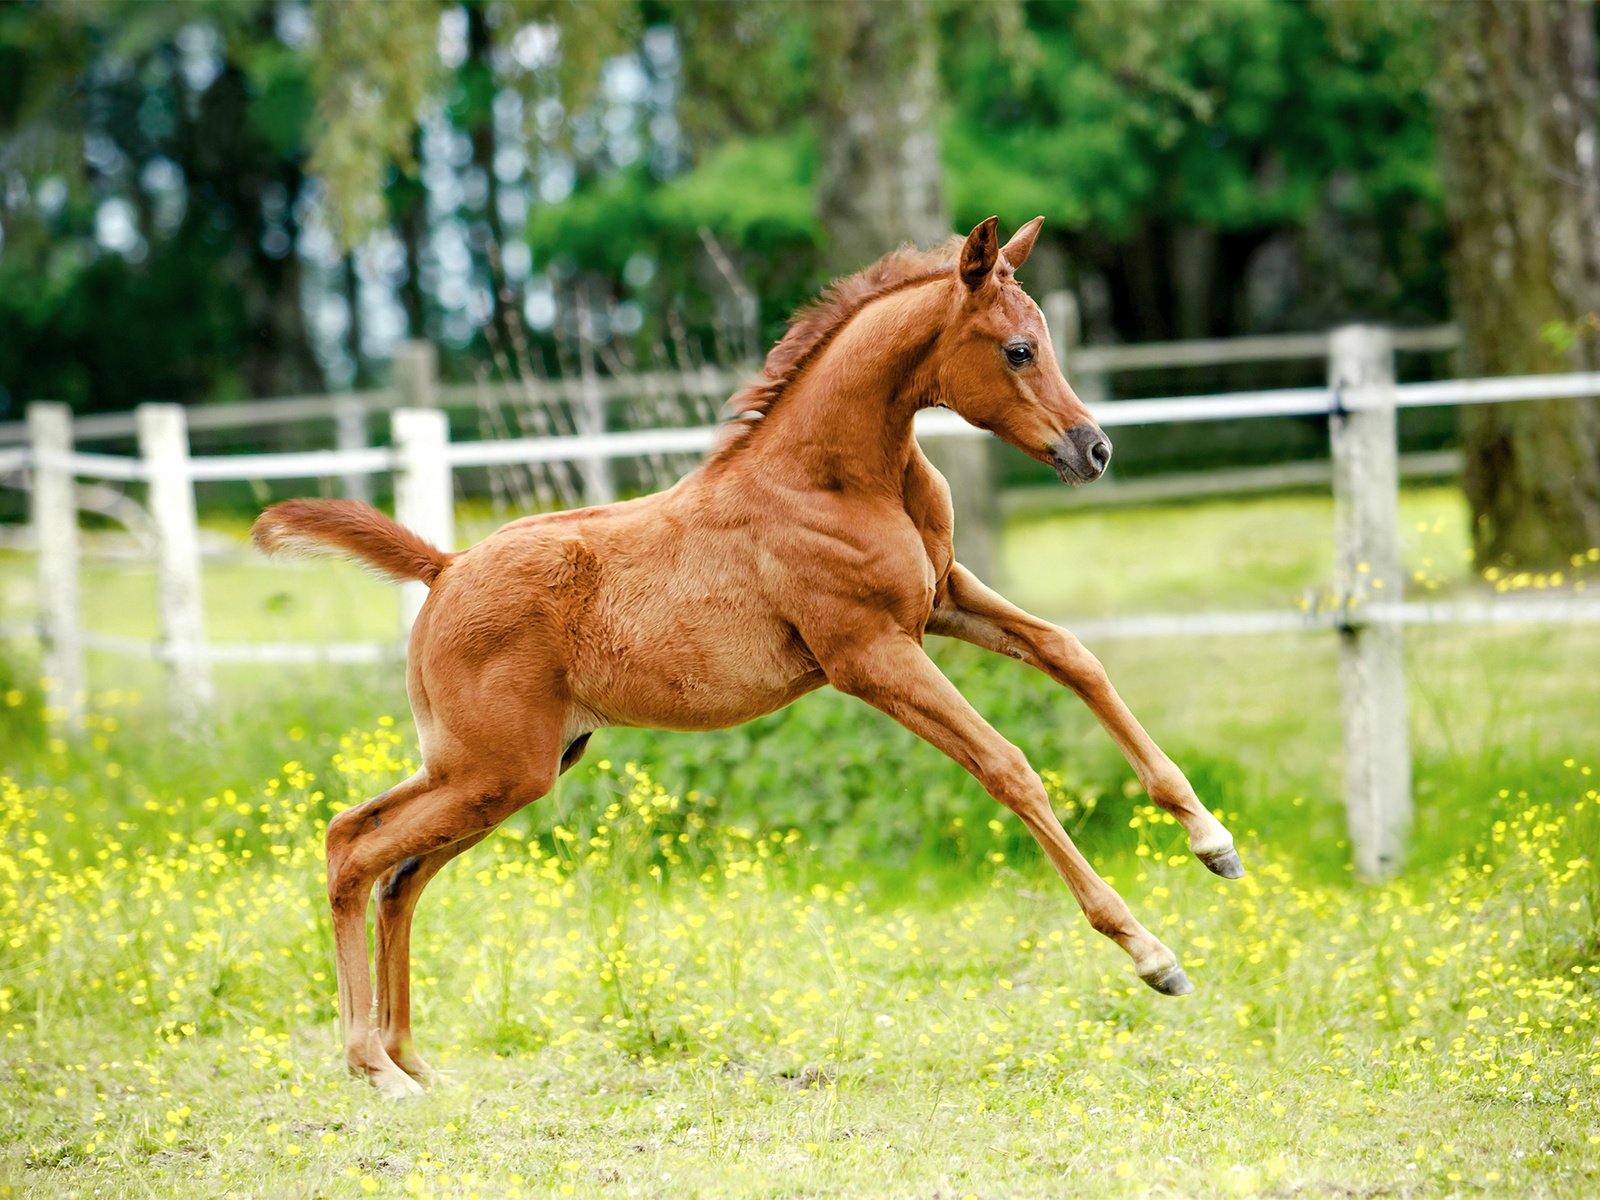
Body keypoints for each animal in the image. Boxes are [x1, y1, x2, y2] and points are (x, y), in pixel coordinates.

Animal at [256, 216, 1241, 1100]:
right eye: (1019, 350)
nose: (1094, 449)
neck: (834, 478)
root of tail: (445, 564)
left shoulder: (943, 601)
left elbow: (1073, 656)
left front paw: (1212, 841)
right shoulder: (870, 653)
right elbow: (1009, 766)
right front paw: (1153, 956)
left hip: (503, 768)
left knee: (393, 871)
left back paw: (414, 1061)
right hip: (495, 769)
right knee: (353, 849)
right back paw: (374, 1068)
┄┄┄┄┄┄
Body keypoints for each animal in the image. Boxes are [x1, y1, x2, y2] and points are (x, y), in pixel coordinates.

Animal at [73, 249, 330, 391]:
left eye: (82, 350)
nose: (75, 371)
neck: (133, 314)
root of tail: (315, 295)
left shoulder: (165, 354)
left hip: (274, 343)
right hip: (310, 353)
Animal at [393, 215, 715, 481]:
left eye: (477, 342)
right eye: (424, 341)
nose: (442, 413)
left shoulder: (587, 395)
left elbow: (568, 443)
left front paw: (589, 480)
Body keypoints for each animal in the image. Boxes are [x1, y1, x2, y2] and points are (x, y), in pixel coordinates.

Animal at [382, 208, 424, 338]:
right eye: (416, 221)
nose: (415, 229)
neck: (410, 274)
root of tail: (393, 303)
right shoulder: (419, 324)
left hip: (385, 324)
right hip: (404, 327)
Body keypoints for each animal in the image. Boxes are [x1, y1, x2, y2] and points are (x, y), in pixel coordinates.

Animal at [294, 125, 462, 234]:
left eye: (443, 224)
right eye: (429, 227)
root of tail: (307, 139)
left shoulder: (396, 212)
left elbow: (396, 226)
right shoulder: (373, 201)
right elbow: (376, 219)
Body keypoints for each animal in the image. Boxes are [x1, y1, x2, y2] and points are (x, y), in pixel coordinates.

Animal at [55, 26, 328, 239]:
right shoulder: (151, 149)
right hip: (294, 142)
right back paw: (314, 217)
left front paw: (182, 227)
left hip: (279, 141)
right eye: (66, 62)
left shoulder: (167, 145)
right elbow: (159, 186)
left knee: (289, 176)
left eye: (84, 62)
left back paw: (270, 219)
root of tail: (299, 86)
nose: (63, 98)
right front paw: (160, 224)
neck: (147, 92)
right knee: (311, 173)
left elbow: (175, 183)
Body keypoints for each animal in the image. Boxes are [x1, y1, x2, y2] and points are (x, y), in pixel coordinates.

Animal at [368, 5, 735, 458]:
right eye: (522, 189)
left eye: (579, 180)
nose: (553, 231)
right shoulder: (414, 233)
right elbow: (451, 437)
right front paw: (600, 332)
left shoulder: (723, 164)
┄┄┄┄┄┄
> YOUR GOAL
Whenever the word "elbow" shows up in a line, that line counts. Say how many lines of the data count, giving the number alone.

> ANSWER TO THE EXERCISE
8